If there is a function `map : ('a -> 'b) -> 'a t -> 'b t`, and there exists a function `x : 'w -> bool`, then `map x : `'w t -> bool t`. Is this what you were asking?

Think `data Foo a = Foo (a -> Bool)`, pardon my Haskell. A function `map :: (a -> b) -> Foo a -> Foo b` is impossible, however `contramap :: (a -> b) -> Foo b -> Foo a` is fine (just pre-compose the given function with the stored function).

Even worse with `data Bar a = Bar (a -> a)`.

Thanks. I know what contravariant functors are, but I haven't used them, so I didn't realize that was what the parent commenter was asking about.

You're right, my claim that every type 'a t has a corresponding (covariant) functor is incorrect, and I should either take that out or mention contravariant functors.
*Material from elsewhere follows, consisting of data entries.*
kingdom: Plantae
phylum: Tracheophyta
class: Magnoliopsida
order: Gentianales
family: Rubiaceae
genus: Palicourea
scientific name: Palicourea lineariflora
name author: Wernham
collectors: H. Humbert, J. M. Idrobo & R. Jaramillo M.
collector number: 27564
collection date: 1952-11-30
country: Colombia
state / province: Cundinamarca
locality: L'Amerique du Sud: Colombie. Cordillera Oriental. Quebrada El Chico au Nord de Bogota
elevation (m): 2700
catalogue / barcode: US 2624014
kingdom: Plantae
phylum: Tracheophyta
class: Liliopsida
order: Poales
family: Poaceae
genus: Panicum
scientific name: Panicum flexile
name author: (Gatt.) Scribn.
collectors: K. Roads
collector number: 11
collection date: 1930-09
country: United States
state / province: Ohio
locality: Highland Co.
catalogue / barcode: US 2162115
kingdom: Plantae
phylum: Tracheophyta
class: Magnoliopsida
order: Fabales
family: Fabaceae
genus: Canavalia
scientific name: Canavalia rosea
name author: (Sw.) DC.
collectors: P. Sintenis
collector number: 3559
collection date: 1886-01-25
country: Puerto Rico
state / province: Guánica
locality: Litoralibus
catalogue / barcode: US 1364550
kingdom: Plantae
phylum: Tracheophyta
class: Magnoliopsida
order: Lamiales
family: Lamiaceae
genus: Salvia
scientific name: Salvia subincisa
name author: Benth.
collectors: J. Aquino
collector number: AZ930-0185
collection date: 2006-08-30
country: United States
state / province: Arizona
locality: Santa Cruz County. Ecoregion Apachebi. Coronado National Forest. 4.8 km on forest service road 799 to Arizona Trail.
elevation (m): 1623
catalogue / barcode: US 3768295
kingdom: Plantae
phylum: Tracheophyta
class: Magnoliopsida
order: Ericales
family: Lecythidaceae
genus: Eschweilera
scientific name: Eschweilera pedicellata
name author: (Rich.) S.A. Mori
It’s even worse than that. Consider

    data Foo a = Foo (a -> a)

This admits neither Functor nor Contravariant. Sadly all you can say is “If you can map, it’s a functor.”

I always end up finding out more about any subject I actually publish a post about when people read it...

The other person also mentioned this. It's called invariance. There's also a fourth variance: https://www.benjamin.pizza/posts/2019-01-11-the-fourth-type-...

Thank you for pointing out contravariant functors; I have fixed that sentence in my post and credited you.

Oh that’s much more extensive. Like the link to Julie’s work.

I believe that you can say "As long as `a` only appears as the last parameter in a higher kinded type, or not as the parameter of any higher kinded type, then you can define a functor over it."